Le véritable garum n’est pas fait avec du poisson bouilli mais avec du poisson qui a été fermenté sous la chaleur du soleil méditerranéen. Aux Pays-Bas, le soleil méditerranéen fait plutôt défaut. Mais l’Allemand Heinrich Wunderlich explique sur son site (en allemand) comment faire de la sauce de poisson fermentée dans une yaourtière. Il faut des petits poissons entiers ou juste les viscères, et 15 à 20% de leur poids en sel. Veillez à ce que le sel soit mélangé de façon homogène avec le poisson. Mettez ce mélange dans la yaourtière, où il doit fermenter pendant trois à cinq jours à une température de 40 °C. Remuez une fois par jour. Remuez le tout une fois par jour. Le poisson se dissoudra complètement, il ne restera que les arêtes du poisson. Selon Wunderlich, le garum sera encore meilleur si vous le laissez fermenter plus longtemps (jusqu’à plusieurs mois). Cela signifie que la yaourtière devra rester allumée pendant tout ce temps. Wunderlich rappelle qu’il est absolument indispensable que la quantité de sel soit suffisante. Mieux vaut en mettre trop que d’en être trop avare. J’ai acquis un fermenteur électrique et j’ai commencé ma propre expérience de sauce de poisson fermentée. Je posterai les résultats plus tard.

Pot ou bocal stérile

Commencez par rincer la bouteille ou le bocal avec du détergent. Si c’est une bouteille ou un pot usagé, vérifiez qu’il n’y a pas d’odeurs persistantes. Ensuite, soit vous cuisez la bouteille ou le jat avec du carbonate de sodium, soit vous rincez avec de l’eau à laquelle on ajoute un peu de sulfite (½ cuillère à café de sodium pour 1 litre/2 tasses d’eau) et une pincée d’acide citrique. Ensuite, rincez bien deux fois avec de l’eau bouillante, posez la bouteille ou le bocal avec l’ouverture vers le haut sur une serviette propre pour sécher. L’humidité s’évaporera.
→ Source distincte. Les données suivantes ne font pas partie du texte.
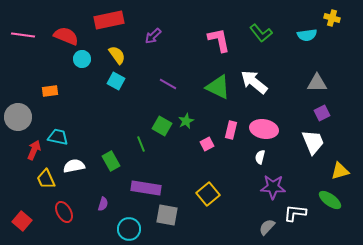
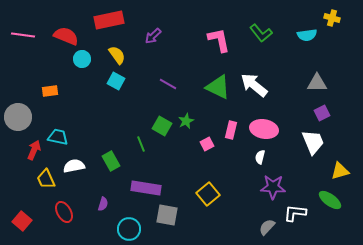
white arrow at (254, 82): moved 3 px down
Saturation de l’eau en sel

Il n’y a qu’une quantité limitée de sel que vous pouvez dissoudre dans l’eau. A température ambiante, cela représente environ 30% (300 grammes de sel dans 1 litre d’eau), dans l’eau bouillante 40%. Lorsque la solution refroidit, l’excès de sel forme des cristaux. Dans ma recette, je commence avec 30% de sel, mais à cause de la réduction, la concentration de sel deviendra plus élevée. Si la concentration est supérieure à 40%, il y aura des cristaux de sel dans le liquide, même au point d’ébullition. Il est inutile de les ajouter au garum filtré, ce liquide est saturé.

Bibliographie

Les éditions ci-dessous ont été utilisées par moi. Les liens renvoient aux éditions disponibles.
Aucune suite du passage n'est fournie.